Involved in volunteer activities since age seven, she became “painfully aware of
the difficult life that others lived, and this motivated me to help them.” While at
BCC, Cynthia struggled to work two jobs, as a tutor and a secretary, to remain in
school full time.
What’s driving Cynthia is her dream to one day “make an important contribution to my country.” Another dream is “a world where no racism ever existed. So many precious lives could have been saved, wars would not have happened, crime, hatred and poverty would almost cease to exist.”

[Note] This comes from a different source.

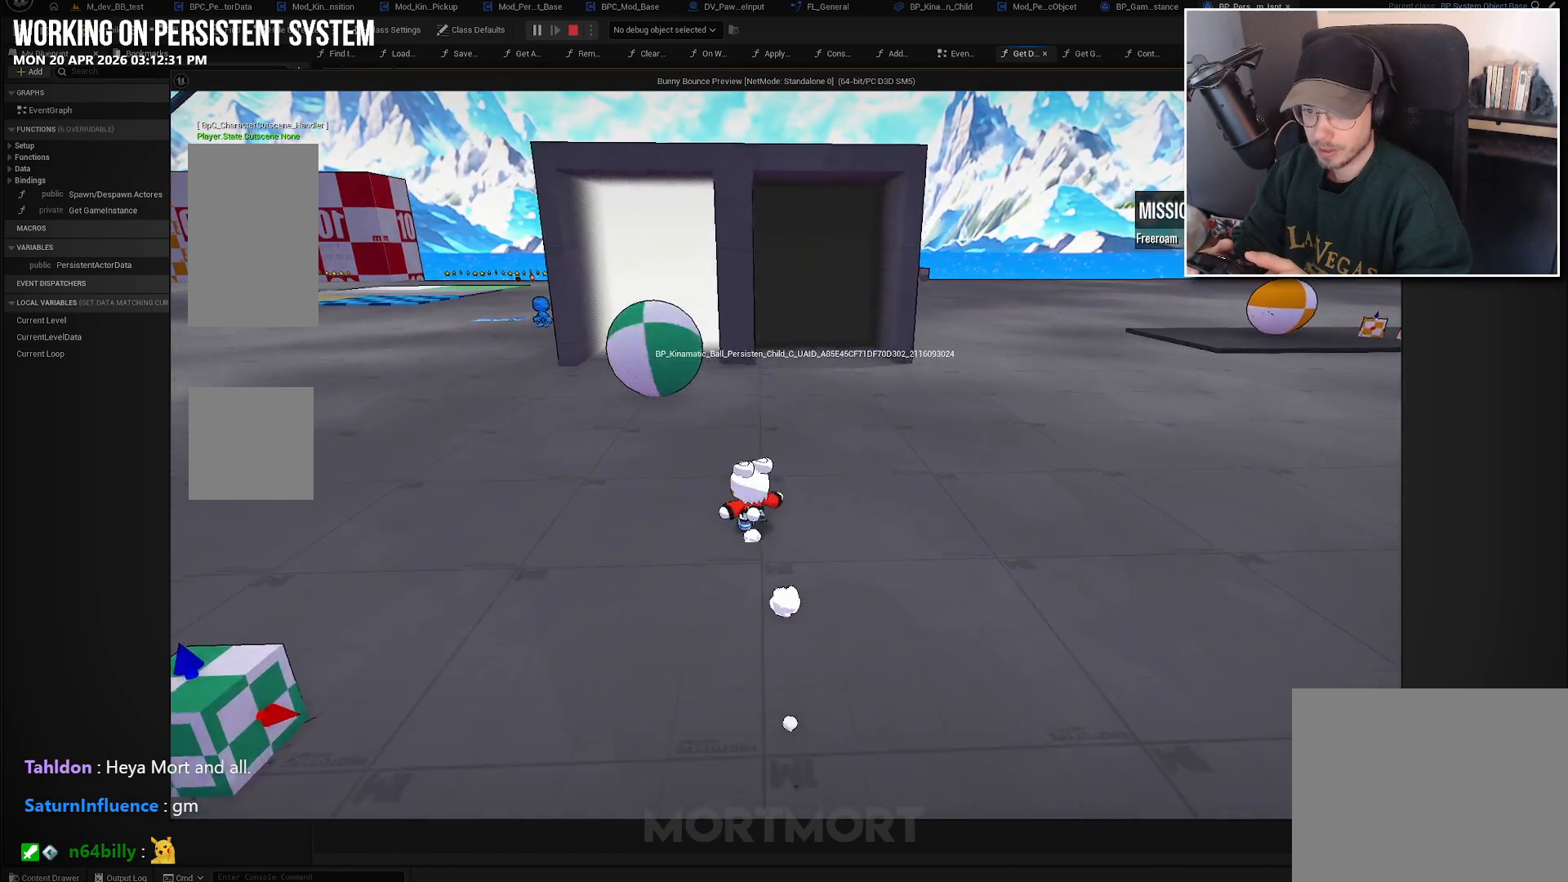
{"buttons": [], "left_stick": "up", "right_stick": "center", "events": []}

- For Lisa Ludwig of Waukesha, Wisconsin, travel throughout America and overseas has “fertilized the soil of my mind” and taught her to cultivate indigenous and environmental philosophy. Lisa currently attends the University of Wisconsin in Waukesha while working in a university bookstore. She will transfer in the spring 2003 to the University of Wisconsin in Milwaukee where she will complete her baccalaureate degree in philosophy. She then hopes to pursue doctoral studies to become a writer and professor.
A single parent of her five-year-old daughter Savannah, Lisa revels in introducing her child to the world of nature, camping, and “all that is out there for the human senses to savor.” Lisa reminds people to take their time. “The little things are often the biggest.” Parenthood, she says, is the “most educational and enlightening experience of my entire life.” And “perpetually learning is the only way I want to live.”